Setelah melakukan percobaan pada urine patologis ini, hasil yang diberikan ialah
+++ ( 3 + ) . dikarenakan setelah dipanaskan dan dicampur dengan larutan asam
asetat 6% lalu dipanaskan kembali pun, urine tetap menunjukkan adanya kekeruhan.
Hasil +++ ini berarti kekeruhan yang ditunjukkan pada percobaan ialah berupa
urine yang gumpalan keruhnya nyata dan kekeruhan itu berkeping-keping (0,2-0,5%).
2. UJI GLUKOSA
Tujuan
Menentukan adanya glukosa di dalam urine atau tidak
Dasar
Pada pemeriksaan reduksi urine ini kita lakukan dengan metode benedict atau fehling.
Bahwa dengan pemanasan urine akan berada dalam suasana alkalis, glukosa akan
mereduksi ion cupri ( cupri sulfat ) menjadi cupro dan membentuk endapan cupri
hidroksida yang berwarna merah bata.
Diantara reagensia yang mengandung garam cupri untuk menyatakan adanya
reduksi, reagens Benedict lah yang terbaik. Biarpun begitu, selalu diingat bahwa yang
ditentukan ialah sifat reduksi sesuatu zat saja, yang tidak selalu berarti glukosa. Juga
monosakarida lain , seperti galaktosa, fruktosa, dan pentosa, disakarida seperti laktosa
dan beberapa zat bukan gula seperti asam homogentisat dan alkapton dapat mengadakan
reduksi. Zat bukan gula dalam urine yang mungkin mengadakan reduksi, seperti formalin
( pengawet ), glucuronat-glucuronat (hasil konjugasi dalam hati dengan macam-macam
zat dan obat-obat seperti streptomycin), salicylat-salycilat dalam kadar tinggi, vitamin C,
dan sebagainya.
Jika urine banyak mengandung albumin, yaitu dengan reaksi +++ atau ++++,
buanglah dulu albumin itu karena mungkin jumlah besar albumin dapat mengadakan
reduksi.
ALAT DAN BAHAN
Alat
1. Rak tabung reaksi dan 6 tabung reaksi
2. 1 buah tabung spritus

3. 1 buah pipet tetes

4. 1 buah penjepit tabung reaksi

5. 1 buah suntikan

Bahan
1. Urine
2. Urine patologis

3. Larutan Benedict

- Cara Kerja

1. Masukkanlah 2,5 ml reagens Benedict ke dalam tabung reaksi.
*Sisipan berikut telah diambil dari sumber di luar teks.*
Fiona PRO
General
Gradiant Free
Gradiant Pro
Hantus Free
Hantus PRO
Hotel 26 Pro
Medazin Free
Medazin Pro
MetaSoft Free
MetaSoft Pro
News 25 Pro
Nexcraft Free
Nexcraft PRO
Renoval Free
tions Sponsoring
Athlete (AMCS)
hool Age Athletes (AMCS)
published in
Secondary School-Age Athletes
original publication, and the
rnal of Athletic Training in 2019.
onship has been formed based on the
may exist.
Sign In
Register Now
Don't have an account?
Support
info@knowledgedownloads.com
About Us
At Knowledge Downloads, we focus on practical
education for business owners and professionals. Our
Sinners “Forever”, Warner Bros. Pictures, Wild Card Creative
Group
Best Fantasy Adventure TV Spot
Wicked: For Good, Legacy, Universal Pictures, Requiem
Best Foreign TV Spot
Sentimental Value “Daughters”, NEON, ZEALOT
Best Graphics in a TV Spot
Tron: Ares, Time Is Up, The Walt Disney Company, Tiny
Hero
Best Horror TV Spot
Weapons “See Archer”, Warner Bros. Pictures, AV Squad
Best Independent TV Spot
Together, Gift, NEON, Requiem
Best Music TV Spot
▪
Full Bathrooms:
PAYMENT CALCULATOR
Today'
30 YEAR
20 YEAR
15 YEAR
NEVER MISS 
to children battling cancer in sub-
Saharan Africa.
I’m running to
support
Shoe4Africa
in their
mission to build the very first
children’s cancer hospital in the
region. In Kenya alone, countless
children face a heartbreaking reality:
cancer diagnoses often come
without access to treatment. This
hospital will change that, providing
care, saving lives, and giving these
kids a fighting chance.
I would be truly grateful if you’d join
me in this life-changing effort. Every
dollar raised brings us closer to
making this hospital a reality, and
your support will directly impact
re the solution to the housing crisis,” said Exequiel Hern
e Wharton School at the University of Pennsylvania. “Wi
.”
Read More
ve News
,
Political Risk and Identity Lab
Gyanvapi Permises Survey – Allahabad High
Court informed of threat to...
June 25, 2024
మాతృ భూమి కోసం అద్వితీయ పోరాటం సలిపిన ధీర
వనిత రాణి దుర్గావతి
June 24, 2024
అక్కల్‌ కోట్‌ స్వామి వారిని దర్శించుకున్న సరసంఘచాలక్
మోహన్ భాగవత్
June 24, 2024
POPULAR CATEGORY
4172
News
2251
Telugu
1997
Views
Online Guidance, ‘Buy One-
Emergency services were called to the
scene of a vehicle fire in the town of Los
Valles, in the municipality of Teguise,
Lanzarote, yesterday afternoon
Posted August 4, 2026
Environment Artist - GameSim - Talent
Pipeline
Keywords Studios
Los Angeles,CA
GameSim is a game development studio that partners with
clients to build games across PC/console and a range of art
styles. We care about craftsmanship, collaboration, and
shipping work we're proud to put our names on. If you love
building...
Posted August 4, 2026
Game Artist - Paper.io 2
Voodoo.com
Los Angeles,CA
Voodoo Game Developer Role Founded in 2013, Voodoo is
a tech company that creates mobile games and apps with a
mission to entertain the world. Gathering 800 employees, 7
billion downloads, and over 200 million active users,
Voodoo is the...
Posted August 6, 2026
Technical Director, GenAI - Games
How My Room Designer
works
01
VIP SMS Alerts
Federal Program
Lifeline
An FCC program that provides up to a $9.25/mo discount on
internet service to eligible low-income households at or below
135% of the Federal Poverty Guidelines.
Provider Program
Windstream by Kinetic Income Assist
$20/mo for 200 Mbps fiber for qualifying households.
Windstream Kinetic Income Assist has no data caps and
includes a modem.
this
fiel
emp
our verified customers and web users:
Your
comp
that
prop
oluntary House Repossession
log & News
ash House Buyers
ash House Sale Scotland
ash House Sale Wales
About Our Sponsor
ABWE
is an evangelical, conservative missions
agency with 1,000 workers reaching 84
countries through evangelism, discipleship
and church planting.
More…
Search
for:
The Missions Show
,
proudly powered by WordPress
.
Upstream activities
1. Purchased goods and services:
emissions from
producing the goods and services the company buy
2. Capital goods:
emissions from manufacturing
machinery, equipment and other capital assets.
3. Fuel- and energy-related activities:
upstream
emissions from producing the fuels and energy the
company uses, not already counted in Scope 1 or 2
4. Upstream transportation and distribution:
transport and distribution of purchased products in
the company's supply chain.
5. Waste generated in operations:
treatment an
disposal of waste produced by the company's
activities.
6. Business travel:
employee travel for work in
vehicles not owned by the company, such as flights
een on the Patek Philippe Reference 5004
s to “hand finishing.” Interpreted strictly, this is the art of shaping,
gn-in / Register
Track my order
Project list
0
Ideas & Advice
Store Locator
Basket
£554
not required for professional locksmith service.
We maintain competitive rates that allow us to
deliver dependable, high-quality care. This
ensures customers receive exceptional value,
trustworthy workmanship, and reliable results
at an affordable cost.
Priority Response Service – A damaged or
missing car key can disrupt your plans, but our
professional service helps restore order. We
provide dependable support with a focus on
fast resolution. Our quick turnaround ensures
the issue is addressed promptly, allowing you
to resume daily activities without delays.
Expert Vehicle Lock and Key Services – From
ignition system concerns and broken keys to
2. Lalu teteskan 4 tetes urine ke dalam tabung tersebut.
3. Setelah itu, tabung reaksi dipanaskan. Apabila larutan mendidih,segera diaduk rata
kembali.
4. Angkat, kocok, dan interpretasikanlah hasil yang didapat
HASIL
 Negatif : tidak ada kekeruhan
 Positif +: kekeruhan ringan tanpa butiran
 Positif ++ : kekeruhan dengan butiran
 Positif +++ : kekeruhan dengan kepingan
 Positif ++++ : kekeruhan dengan gumpalan

Kesimpulan
Setelah melakukan percobaan pada urine normal, dapat diperoleh bahwa hasil
percobaan ialah (-). Hal ini berarti larutan tetap biru jernih meskipun telah dilakukan
percobaan. Urine tersebut berarti tidak mengandung glukosa di dalamnya dan dapat
dikatakan sebagai urine yang normal. Dan Pada urine patologis setelah melakukan
percobaan ini hasilnya ++++. Di karenakan larutan terjadi perubahan warna merah
keruh menunjukkan adanya glukosa 3,5 % glukosa dalam urine.